Energy Efficiency Maximization for Backscatter-Enabled Coded-Cooperative NOMA Under Imperfect SIC

In this manuscript, we propose an optimization framework to maximize the energy efficiency of the BSC-enabled cooperative NOMA system under imperfect successive interference cancellation (SIC) decoding at the receiver. Specifically, the energy efficiency of the system is maximized by optimizing the transmit power of the source, power allocation coefficients (PAC) of NOMA users, and power of the relay node. A low-complexity energy-efficient alternating optimization framework is introduced which simultaneously optimizes the transmit power of the source, PAC, and power of the relay node by considering the quality of service (QoS), power budget, and cooperation constraints under the imperfect SIC decoding.

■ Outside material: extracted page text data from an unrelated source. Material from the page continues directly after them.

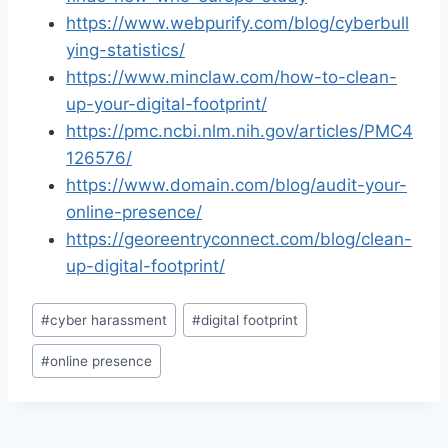
https://www.webpurify.com/blog/cyberbull
ying-statistics/
https://www.minclaw.com/how-to-clean-
up-your-digital-footprint/
https://pmc.ncbi.nlm.nih.gov/articles/PMC4
126576/
https://www.domain.com/blog/audit-your-
online-presence/
https://georeentryconnect.com/blog/clean-
up-digital-footprint/
Post
#
cyber harassment
#
digital footprint
Tags:
#
online presence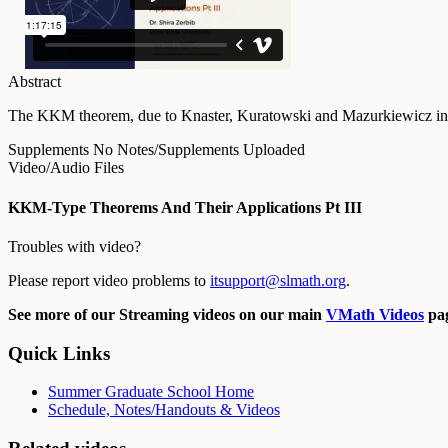
Abstract
The KKM theorem, due to Knaster, Kuratowski and Mazurkiewicz in 1929
Supplements
No Notes/Supplements Uploaded
Video/Audio Files
KKM-Type Theorems And Their Applications Pt III
Troubles with video?
Please report video problems to
itsupport@slmath.org
.
See more of our Streaming videos on our main
VMath Videos
pag
Quick Links
Summer Graduate School Home
Schedule, Notes/Handouts & Videos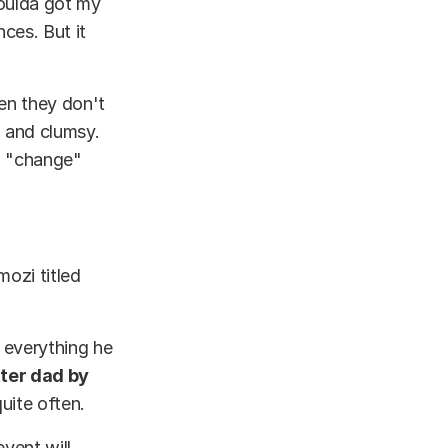
woulda got my
nces. But it
hen they don't
, and clumsy.
o "change"
ozi titled
 everything he
ter dad by
quite often.
event will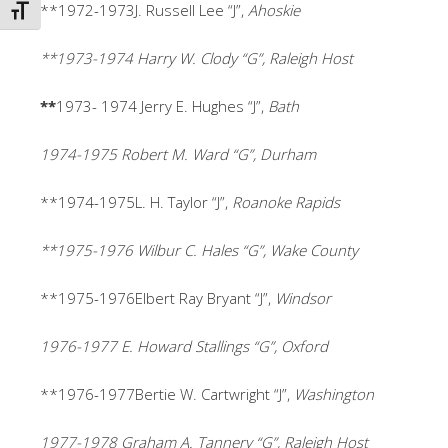
**1972-1973J. Russell Lee “J”,
Ahoskie
TOGGLE FONT SIZE
**1973-1974 Harry W. Clody “G”, Raleigh Host
**
1973- 1974
Jerry E. Hughes “J”,
Bath
1974-1975 Robert M. Ward “G”, Durham
**1974-1975L. H. Taylor “J”,
Roanoke Rapids
**1975-1976 Wilbur C. Hales “G”, Wake County
**1975-1976Elbert Ray Bryant “J”,
Windsor
1976-1977 E. Howard Stallings “G”, Oxford
**1976-1977Bertie W. Cartwright “J”,
Washington
1977-1978 Graham A. Tannery “G”, Raleigh Host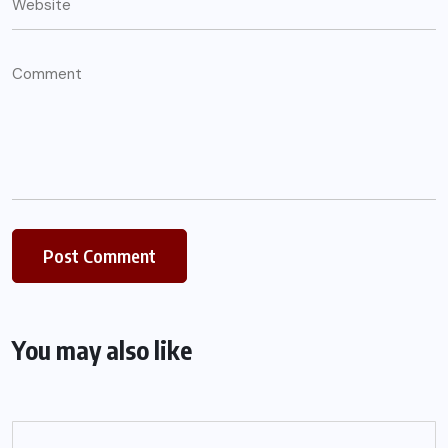
You may also like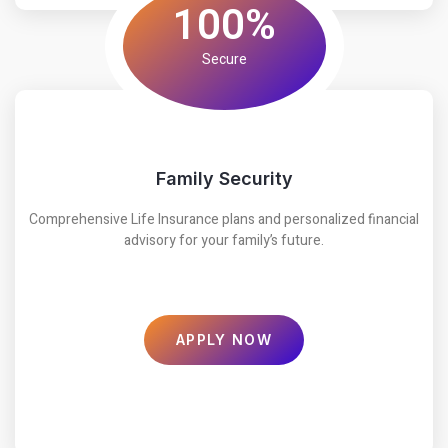
100%
Secure
Family Security
Comprehensive Life Insurance plans and personalized financial
advisory for your family’s future.
APPLY NOW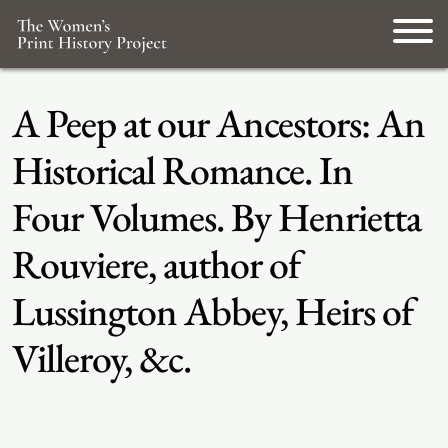
A Peep at our Ancestors: An
Historical Romance. In
Four Volumes. By Henrietta
Rouviere, author of
Lussington Abbey, Heirs of
Villeroy, &c.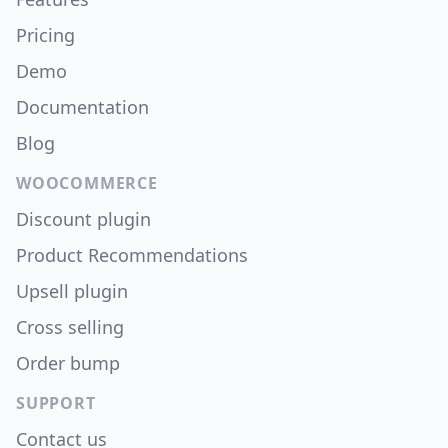
Pricing
Demo
Documentation
Blog
WOOCOMMERCE
Discount plugin
Product Recommendations
Upsell plugin
Cross selling
Order bump
SUPPORT
Contact us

Subsequently, a joint channel coding framework is provided to enhance the performance of far user which has no direct communication link with the base station (BS) and has bad channel conditions. In the destination node, the far user data is jointly decoded using a Sum-product algorithm (SPA) based joint iterative decoder realized by jointly-designed Quasi-cyclic Low-density parity-check (QC-LDPC) codes obtained from cyclic balanced sampling plans excluding contiguous units (CBSEC). Simulation results evince that the proposed BSC-enabled cooperative NOMA system outperforms its counterpart by providing an efficient performance in terms of energy efficiency. Also, proposed jointly-designed QC-LDPC codes provide an excellent bit-error-rate (BER) performance by jointly decoding the far user data for considered BSC cooperative NOMA system with only a few decoding iterations under Rayleigh-fading transmission.